Copy out each line of the data that includes the string "clone".

Stored data entries
◆ ◆ ◆
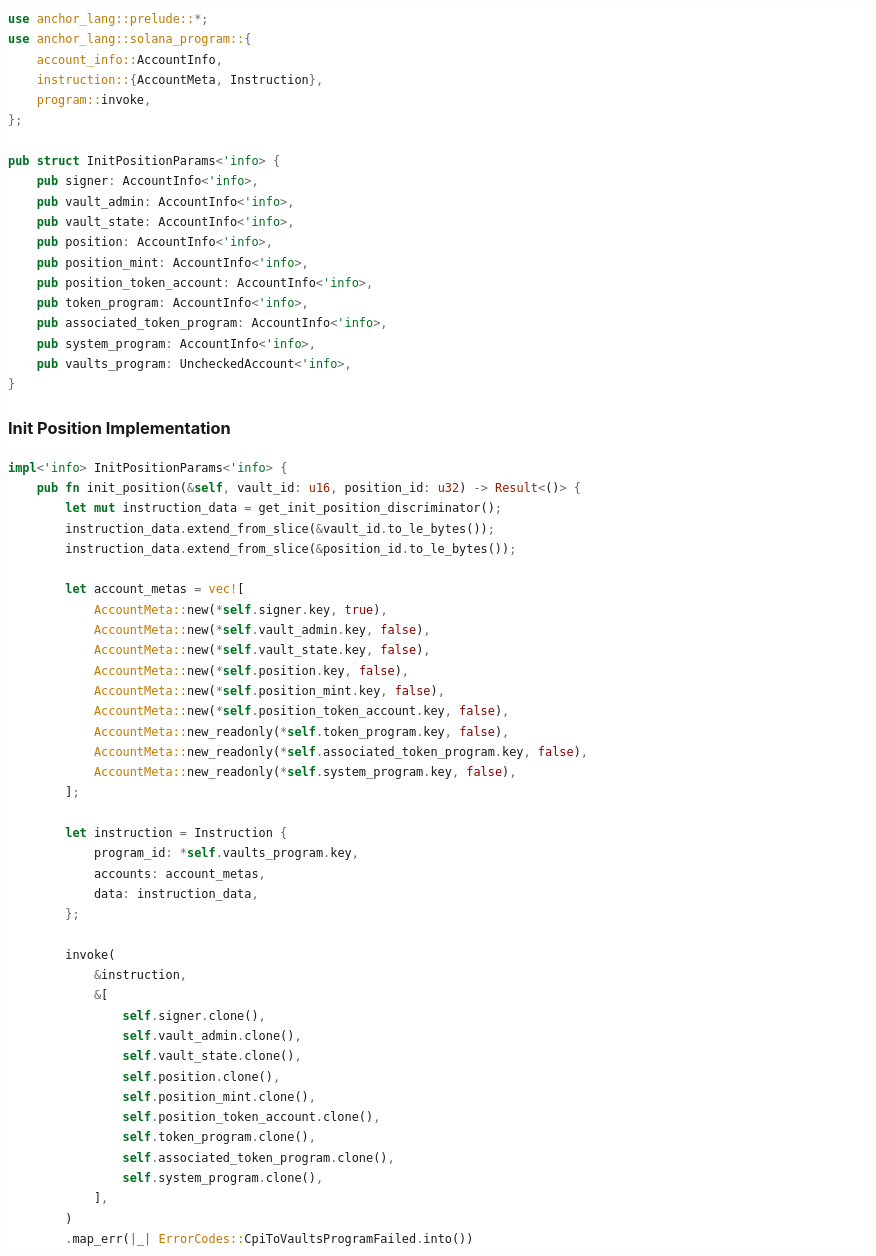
 ```rust
use anchor_lang::prelude::*;
use anchor_lang::solana_program::{
    account_info::AccountInfo,
    instruction::{AccountMeta, Instruction},
    program::invoke,
};

pub struct InitPositionParams<'info> {
    pub signer: AccountInfo<'info>,
    pub vault_admin: AccountInfo<'info>,
    pub vault_state: AccountInfo<'info>,
    pub position: AccountInfo<'info>,
    pub position_mint: AccountInfo<'info>,
    pub position_token_account: AccountInfo<'info>,
    pub token_program: AccountInfo<'info>,
    pub associated_token_program: AccountInfo<'info>,
    pub system_program: AccountInfo<'info>,
    pub vaults_program: UncheckedAccount<'info>,
}
```

### Init Position Implementation

```rust
impl<'info> InitPositionParams<'info> {
    pub fn init_position(&self, vault_id: u16, position_id: u32) -> Result<()> {
        let mut instruction_data = get_init_position_discriminator();
        instruction_data.extend_from_slice(&vault_id.to_le_bytes());
        instruction_data.extend_from_slice(&position_id.to_le_bytes());

        let account_metas = vec![
            AccountMeta::new(*self.signer.key, true),
            AccountMeta::new(*self.vault_admin.key, false),
            AccountMeta::new(*self.vault_state.key, false),
            AccountMeta::new(*self.position.key, false),
            AccountMeta::new(*self.position_mint.key, false),
            AccountMeta::new(*self.position_token_account.key, false),
            AccountMeta::new_readonly(*self.token_program.key, false),
            AccountMeta::new_readonly(*self.associated_token_program.key, false),
            AccountMeta::new_readonly(*self.system_program.key, false),
        ];

        let instruction = Instruction {
            program_id: *self.vaults_program.key,
            accounts: account_metas,
            data: instruction_data,
        };

        invoke(
            &instruction,
            &[
                self.signer.clone(),
                self.vault_admin.clone(),
                self.vault_state.clone(),
                self.position.clone(),
                self.position_mint.clone(),
                self.position_token_account.clone(),
                self.token_program.clone(),
                self.associated_token_program.clone(),
                self.system_program.clone(),
            ],
        )
        .map_err(|_| ErrorCodes::CpiToVaultsProgramFailed.into())
```
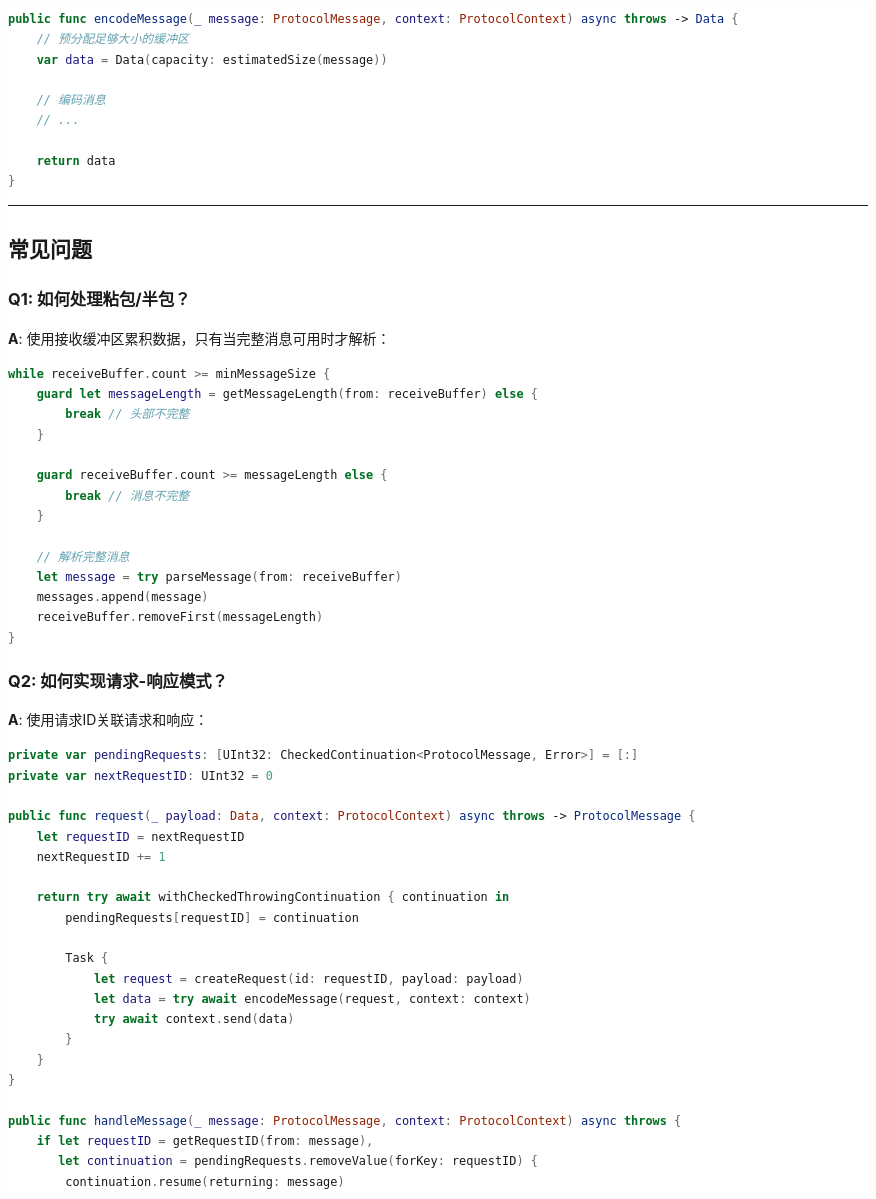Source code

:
 ```swift
public func encodeMessage(_ message: ProtocolMessage, context: ProtocolContext) async throws -> Data {
    // 预分配足够大小的缓冲区
    var data = Data(capacity: estimatedSize(message))

    // 编码消息
    // ...

    return data
}
```

---

## 常见问题

### Q1: 如何处理粘包/半包？

**A**: 使用接收缓冲区累积数据，只有当完整消息可用时才解析：

```swift
while receiveBuffer.count >= minMessageSize {
    guard let messageLength = getMessageLength(from: receiveBuffer) else {
        break // 头部不完整
    }

    guard receiveBuffer.count >= messageLength else {
        break // 消息不完整
    }

    // 解析完整消息
    let message = try parseMessage(from: receiveBuffer)
    messages.append(message)
    receiveBuffer.removeFirst(messageLength)
}
```

### Q2: 如何实现请求-响应模式？

**A**: 使用请求ID关联请求和响应：

```swift
private var pendingRequests: [UInt32: CheckedContinuation<ProtocolMessage, Error>] = [:]
private var nextRequestID: UInt32 = 0

public func request(_ payload: Data, context: ProtocolContext) async throws -> ProtocolMessage {
    let requestID = nextRequestID
    nextRequestID += 1

    return try await withCheckedThrowingContinuation { continuation in
        pendingRequests[requestID] = continuation

        Task {
            let request = createRequest(id: requestID, payload: payload)
            let data = try await encodeMessage(request, context: context)
            try await context.send(data)
        }
    }
}

public func handleMessage(_ message: ProtocolMessage, context: ProtocolContext) async throws {
    if let requestID = getRequestID(from: message),
       let continuation = pendingRequests.removeValue(forKey: requestID) {
        continuation.resume(returning: message)
```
◆ ◆ ◆
**EXERCISE OUTPUT**
                self.signer.clone(),
                self.vault_admin.clone(),
                self.vault_state.clone(),
                self.position.clone(),
                self.position_mint.clone(),
                self.position_token_account.clone(),
                self.token_program.clone(),
                self.associated_token_program.clone(),
                self.system_program.clone(),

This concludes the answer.